In her own way, Pallas Athena integrates Medusa, her frozen and frightened self, her lower existence in the shadows, by wearing her as a brooch or perhaps even a trophy on her regalia. But this integration is symbolic and not internalized. Medusa is seen as an enemy; while Innana's descend into the underworld is considered her greatest achievement, after which her lower self and higher self become one and whole; and her decaying carcass, her shadow is embraced and returned back to life and back into the land of the living, to continue leading a life, making mistakes and continuing to learn and evolve. Pallas Athena, without knowing, is forever frozen just as much as her trophy, for not embracing her fully. For not allowing her weaker aspects the space they need to be felt and there for to heal and become whole.

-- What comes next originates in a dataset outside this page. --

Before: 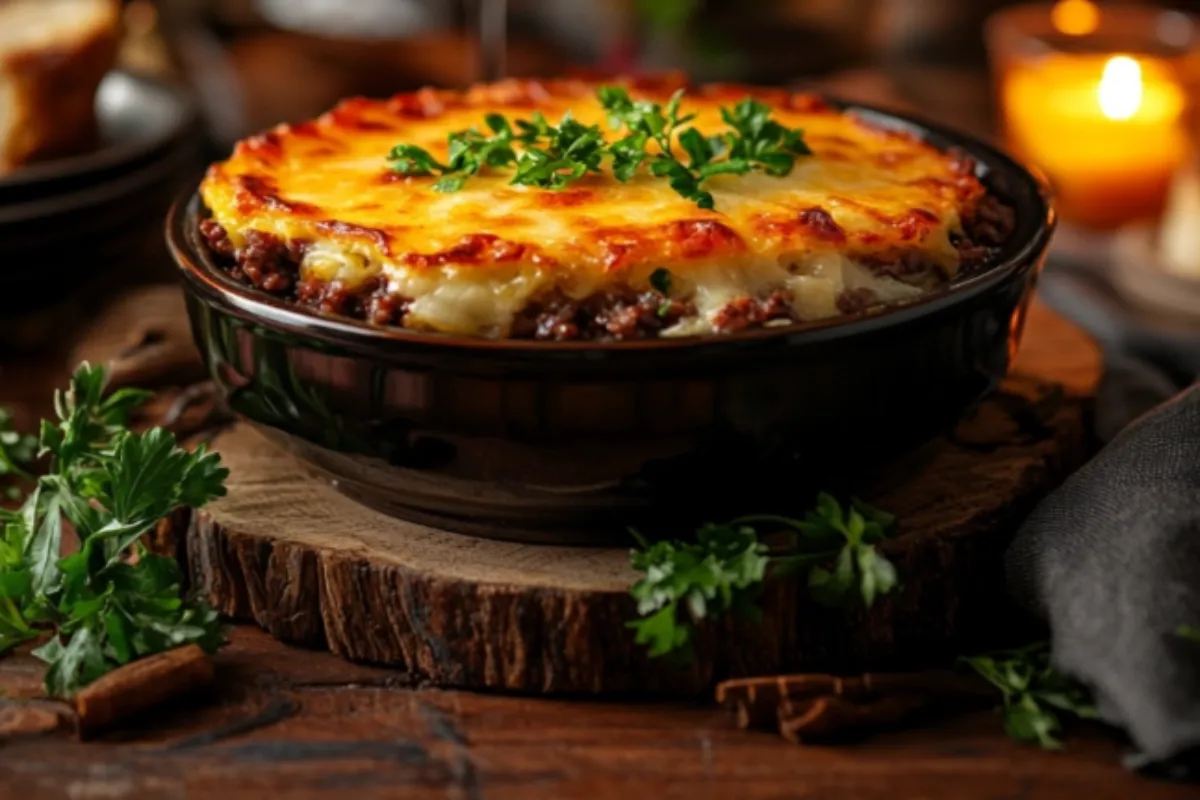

Palas Atena perfume is one of my first creations (2001) and is an Oriental-Spicy perfume with champaca flowers, lavender, neroli and cinnamon over a base of amber, patchouli and sandalwood. It brings me a bit of synenthetic response, seeing the colours of crimson and gold which I imagine the goddess to be wearing. I hope wearing this will enable you to reconcile all those aspects of yourself. When I wear it I feel powerful and smart and sensual. I hope it will do the same to you, and maybe even other things that I can't even imagine.
The image is of Pallas Athena Attic red-figure kylix painting from c. 480-470 BC showing Athena observing as the Colchian dragon disgorges the hero Jason.